* [Aim of the exercise]: After finding the line with "Moteur pas à pas Nema 17 à 42" in the data below, set down exactly each line through the one with "25330 Eternoz, 25330", inclusive, and stop there.

* [Given data]:
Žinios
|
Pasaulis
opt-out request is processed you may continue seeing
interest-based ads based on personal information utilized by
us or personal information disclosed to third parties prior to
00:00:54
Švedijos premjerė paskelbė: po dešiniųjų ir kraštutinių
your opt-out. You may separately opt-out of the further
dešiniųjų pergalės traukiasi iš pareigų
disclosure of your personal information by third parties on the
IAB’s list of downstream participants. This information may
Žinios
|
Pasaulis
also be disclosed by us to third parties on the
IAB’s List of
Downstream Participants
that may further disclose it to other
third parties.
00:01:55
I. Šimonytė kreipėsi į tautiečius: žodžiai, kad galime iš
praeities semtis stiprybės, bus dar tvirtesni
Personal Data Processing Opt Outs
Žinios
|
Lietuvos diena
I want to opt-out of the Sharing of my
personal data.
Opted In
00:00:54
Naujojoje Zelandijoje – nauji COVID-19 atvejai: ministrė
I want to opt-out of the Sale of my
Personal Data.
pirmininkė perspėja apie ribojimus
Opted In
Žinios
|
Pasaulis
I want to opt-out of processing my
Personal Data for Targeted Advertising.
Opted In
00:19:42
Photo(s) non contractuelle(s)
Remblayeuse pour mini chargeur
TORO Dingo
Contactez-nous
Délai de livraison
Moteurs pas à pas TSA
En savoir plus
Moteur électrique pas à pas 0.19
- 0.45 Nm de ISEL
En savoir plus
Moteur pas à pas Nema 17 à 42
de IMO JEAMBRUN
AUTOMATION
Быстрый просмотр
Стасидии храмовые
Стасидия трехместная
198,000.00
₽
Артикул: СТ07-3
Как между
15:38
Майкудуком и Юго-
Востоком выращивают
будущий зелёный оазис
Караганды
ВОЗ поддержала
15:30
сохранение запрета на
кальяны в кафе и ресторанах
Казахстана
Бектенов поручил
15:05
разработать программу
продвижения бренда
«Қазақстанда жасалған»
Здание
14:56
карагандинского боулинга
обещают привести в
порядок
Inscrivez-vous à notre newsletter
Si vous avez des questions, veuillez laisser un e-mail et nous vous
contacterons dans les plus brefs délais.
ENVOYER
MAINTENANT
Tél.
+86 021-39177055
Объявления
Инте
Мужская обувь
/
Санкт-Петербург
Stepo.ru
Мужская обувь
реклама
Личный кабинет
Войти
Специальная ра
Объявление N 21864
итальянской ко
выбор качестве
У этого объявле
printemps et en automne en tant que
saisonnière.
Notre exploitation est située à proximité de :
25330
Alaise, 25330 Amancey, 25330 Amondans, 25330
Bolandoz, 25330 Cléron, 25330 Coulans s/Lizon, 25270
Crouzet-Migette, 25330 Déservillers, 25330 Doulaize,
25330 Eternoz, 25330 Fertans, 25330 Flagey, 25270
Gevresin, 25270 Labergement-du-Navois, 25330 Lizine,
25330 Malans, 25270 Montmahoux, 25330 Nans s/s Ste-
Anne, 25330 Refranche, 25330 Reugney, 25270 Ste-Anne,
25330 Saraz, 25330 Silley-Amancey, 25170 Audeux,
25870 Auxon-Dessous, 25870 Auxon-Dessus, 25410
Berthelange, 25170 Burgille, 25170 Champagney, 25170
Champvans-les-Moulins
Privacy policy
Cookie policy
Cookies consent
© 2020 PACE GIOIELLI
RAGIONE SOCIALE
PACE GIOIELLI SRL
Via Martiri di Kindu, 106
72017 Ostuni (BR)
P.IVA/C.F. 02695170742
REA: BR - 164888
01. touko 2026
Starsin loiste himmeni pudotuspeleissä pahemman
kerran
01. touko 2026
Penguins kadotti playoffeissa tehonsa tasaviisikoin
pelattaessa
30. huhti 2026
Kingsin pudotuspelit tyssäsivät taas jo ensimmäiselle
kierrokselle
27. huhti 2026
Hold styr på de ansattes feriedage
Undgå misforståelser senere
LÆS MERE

* [Exercise result]:
Moteur pas à pas Nema 17 à 42
de IMO JEAMBRUN
AUTOMATION
Быстрый просмотр
Стасидии храмовые
Стасидия трехместная
198,000.00
₽
Артикул: СТ07-3
Как между
15:38
Майкудуком и Юго-
Востоком выращивают
будущий зелёный оазис
Караганды
ВОЗ поддержала
15:30
сохранение запрета на
кальяны в кафе и ресторанах
Казахстана
Бектенов поручил
15:05
разработать программу
продвижения бренда
«Қазақстанда жасалған»
Здание
14:56
карагандинского боулинга
обещают привести в
порядок
Inscrivez-vous à notre newsletter
Si vous avez des questions, veuillez laisser un e-mail et nous vous
contacterons dans les plus brefs délais.
ENVOYER
MAINTENANT
Tél.
+86 021-39177055
Объявления
Инте
Мужская обувь
/
Санкт-Петербург
Stepo.ru
Мужская обувь
реклама
Личный кабинет
Войти
Специальная ра
Объявление N 21864
итальянской ко
выбор качестве
У этого объявле
printemps et en automne en tant que
saisonnière.
Notre exploitation est située à proximité de :
25330
Alaise, 25330 Amancey, 25330 Amondans, 25330
Bolandoz, 25330 Cléron, 25330 Coulans s/Lizon, 25270
Crouzet-Migette, 25330 Déservillers, 25330 Doulaize,
25330 Eternoz, 25330 Fertans, 25330 Flagey, 25270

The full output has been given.